Der 2‑Euro‑Trick: Schritt‑für‑Schritt (so habe ich es gemacht)
Du brauchst kaum etwas: eine Tube günstige weiße Zahnpasta (kein Gel), ein weiches Mikrofasertuch, ein Wattestäbchen und einen Eimer mit Wasser.

- Schritt 1: Fläche reinigen – wische Staub und Schmutz mit feuchtem Tuch weg und trockne.
- Schritt 2: Im unauffälligen Bereich testen – z. B. hinter einer Tür oder unter dem Schrank.
- Schritt 3: Eine erbsengroße Menge weiße Zahnpasta auf das Wattestäbchen geben.
- Schritt 4: Sanft in kreisenden Bewegungen den Kratzer bearbeiten (10–20 Sekunden).
- Schritt 5: Mit feuchtem Mikrofasertuch abwischen und trocken polieren.
- Schritt 6: Bei Bedarf mit Möbelpolitur (z. B. bei Obi/Hornbach erhältlich) leicht nachbehandeln.
Pro Tipp: Für Mietwohnungen: fotografiere Vorher‑/Nachher — das beruhigt den Vermieter und schützt deine Kaution.
Was du stattdessen kaufen kannst (wenn Zahnpasta versagt)
Im deutschen Baumarkt findest du spezielle Reparatursets, die oft nur wenige Euro mehr kosten, aber bessere Ergebnisse liefern.
- Reparatur‑Stifte für Laminat (Bauhaus, Hornbach) – farblich anpassbar.
- Wachs‑Füllstifte für kleine Dellen und Risse.
- Feine Politurpasten aus dem Fahrzeugbereich (vorsichtig testen).
Risiken und wann du die Finger davon lassen solltest
Ich will ehrlich sein: Wenn der Kratzer tief ist oder die Schutzschicht großflächig fehlt, macht Zahnpasta das Problem nur optisch schlimmer.

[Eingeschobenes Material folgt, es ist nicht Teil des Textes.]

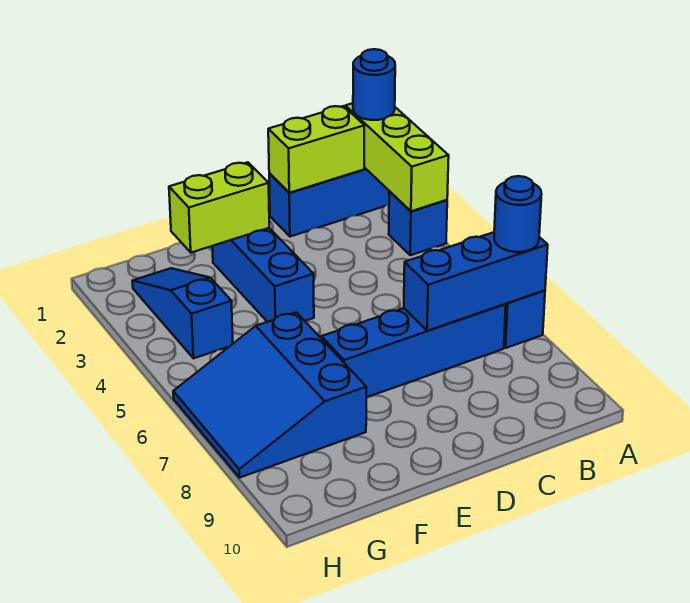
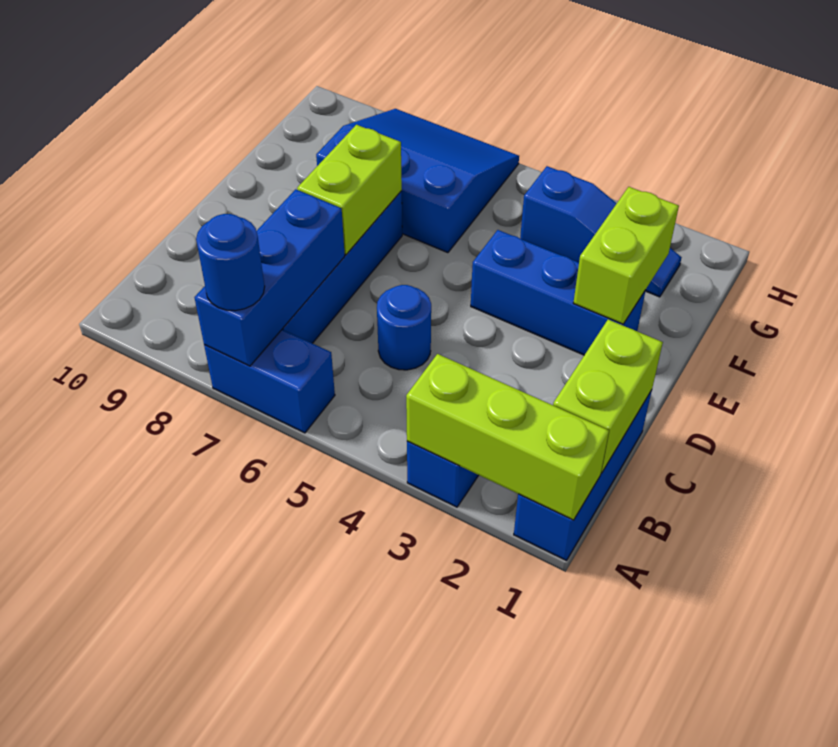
blue 1x1 round brick [353,49,395,120] -> blue 1x1 round brick moved to [377,285,431,370]
none -> lime 1x2 brick [297,125,402,255]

- Bei aufgequollenem Laminat (Feuchtigkeitsschaden) sofort Fachmann rufen.
- Bei sichtbaren Farbabhebungen oder wenn das Dekor abgeplatzt ist lieber Ersatzlaminat oder Profi‑Reparatur.
- Bei geölten Echtholzböden auf keinen Fall Zahnpasta verwenden.

Warum das in Deutschland Sinn macht
Hier zahlt sich Sparen aus: eine Tube Zahnpasta kostet oft unter 2 Euro (dm oder Rossmann), während ein professionelles Reparaturset oder Austauschplatten schnell deutlich teurer sind. Außerdem: viele Deutsche wohnen zur Miete und vermeiden so Streit ums Übergabeprotokoll.
Vergleich: Der Zahnpasta‑Trick ist wie ein Make‑up für den Boden — kurzzeitig kaschierend, nicht strukturell reparierend.
Nachbereitung: So machst du den Erfolg dauerhaft
- Sanfte Pflege: Laminatreiniger statt Seifenrückständen.
- Kratzerprävention: Filzgleiter unter Stuhl‑ und Tischbeine kleben.
- Haustierpflege: Hunde‑Krallen regelmäßig kürzen – das spart Nerven und Boden.
By the way: Wenn du öfter Umzüge oder Vermieterstress hast, lohnen sich einfache Reparaturkits für 10–15 Euro – halten länger als die Tube Zahnpasta.
Ich habe diesen Trick oft angewendet und es hat mehrmals den kleinen Ärger bei der Wohnungsübergabe verhindert. Aber: er ist kein Ersatz für echte Reparatur bei größeren Schäden.
Was ist deine schlimmste Kratz‑Story auf dem Boden? Hast du den Zahnpasta‑Test schon gemacht – oder schwörst du auf einen anderen Trick?